TRAVAIL À FAIRE> Restituez tel quel le passage du texte sur les cafés chantants du Caire qui va de « Jusqu'aux dernières années » jusqu'à « partir de 1903. » inclus.

───── TEXTE FOURNI ─────

ARCHIVES DE LA MUSIQUE ARABE

Les cafés chantants du Caire, vol 1


Jusqu'aux dernières années du XIXE siècle, l'espace musical égyptien se
divisait entre une musique de cour raffinée réservée à une élite,
interprétée par des musiciens prestigieux, et la musique folklorique,
rurale ou citadine, destinée à un large public et produite par des
professionnels souvent anonymes. Si le discours musical des artistes
populaires était clairement plus pauvre que les chef-d'oeuvres produits
par l'école khédiviale, la thématique vivante des chants était la seule
expression artistique des soucis quotidiens d'une population confrontée
à la modernité européenne et à la colonisation. Deux événements
devaient venir transformer cet univers musical : l'apparition de la
scène dans les dernières années du siècle, et la rapide pénétration de
l'industrie du disque à partir de 1903.

Les cafés chantants étaient un phénomène typique du Caire dès la
première partie du XIXE siècle. Autour des jardins à l'anglaise de
l'Azbakiyya (commandés par le Khédive Ismâ'îl), les cafetiers
s'attachaient le service d'un chanteur renommé qui attirait les clients
avec son répertoire de musique savante. Sous l'influence des
cafés-concerts à l'européenne, importés par les communautés étrangères,
et suite à l'ouverture de nombreuses salles de théâtre au Caire à partir
des années 1880, le café chantant ouvert sur l'extérieur se transforma
au tournant du XXe siècle en établissement fermé et payant, dans lequel
un spectacle sur scène, incluant chanteurs, danseuses et divers numéros,
était offert à un public essentiellement masculin. Parfois, une aile
séparée par un voile pudique permettait aux épouses d'hommes aux idées
libérales d'assister incognito au concert d'un grand chanteur.
Naturellement, le répertoire savant était réservé aux établissement
réputés, tandis que des almées de moeurs discutables se produisaient
dans des cabarets malfamés de la rue 'Imad al-Din et du quartier de Rôd
al-Farag.

Le succès des femmes sur la scène et la Popularité de leurs
ritournelles, les "taqâtîq" (singulier taqtûqa), incitèrent les
chanteurs à adopter progressivement ces anciens chants de mariage dont
la verdeur du propos surprenait et tranchait avec les éternelles amours
déçues du répertoire noble. Jouées par des ensembles-takht de qualité,
interprétées par des chanteurs capables d'improvisation, ces pièces
légères finirent par menacer l'édifice pourtant neuf de la musique de
cour. L'industrie du 78 tours, qui avait jusqu'à la première guerre
mondiale enregistré l'ensemble du répertoire savant, poussa les auteurs,
les compositeurs et les chanteurs qu'elle liait par contrat à s'engager
dans la chanson légère. En contrepartie, le niveau musical de la
taqtûqa progressa notablement, et les techniques de chant héritées de
l'école de Hâmûlî furent mises à profit dans cet art naissant de la
"variété" : une musique accessible au plus grand nombre, simple dans son
parcours mélodique comme dans ses textes, mais exécutée par des
professionnels reconnus. Du lendemain de la Grande-Guerre au milieu des
années 30, la taqtûqa régna sans partage sur la scène musicale
égyptienne. Coquine, parfois aux franges (orientales) de la
grivoiserie, la chanson légère provoquait le désespoir des tartufes
bien-pensants et plus légitimement celui des amateurs de chant savant
qui voyaient avec inquiétude se perdre l'art de l'improvisation modale
dans des compositions calibrées pour les six minutes du 78 tours.

───── BLOC DE DONNÉES ─────

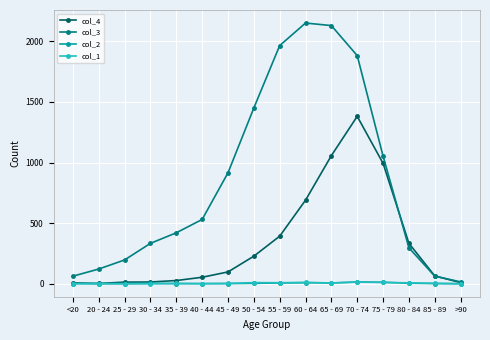

Is it true that col_2 equals 6 at 55 - 59?

True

─────

EXERCICE CORRIGÉ>
Jusqu'aux dernières années du XIXE siècle, l'espace musical égyptien se
divisait entre une musique de cour raffinée réservée à une élite,
interprétée par des musiciens prestigieux, et la musique folklorique,
rurale ou citadine, destinée à un large public et produite par des
professionnels souvent anonymes. Si le discours musical des artistes
populaires était clairement plus pauvre que les chef-d'oeuvres produits
par l'école khédiviale, la thématique vivante des chants était la seule
expression artistique des soucis quotidiens d'une population confrontée
à la modernité européenne et à la colonisation. Deux événements
devaient venir transformer cet univers musical : l'apparition de la
scène dans les dernières années du siècle, et la rapide pénétration de
l'industrie du disque à partir de 1903.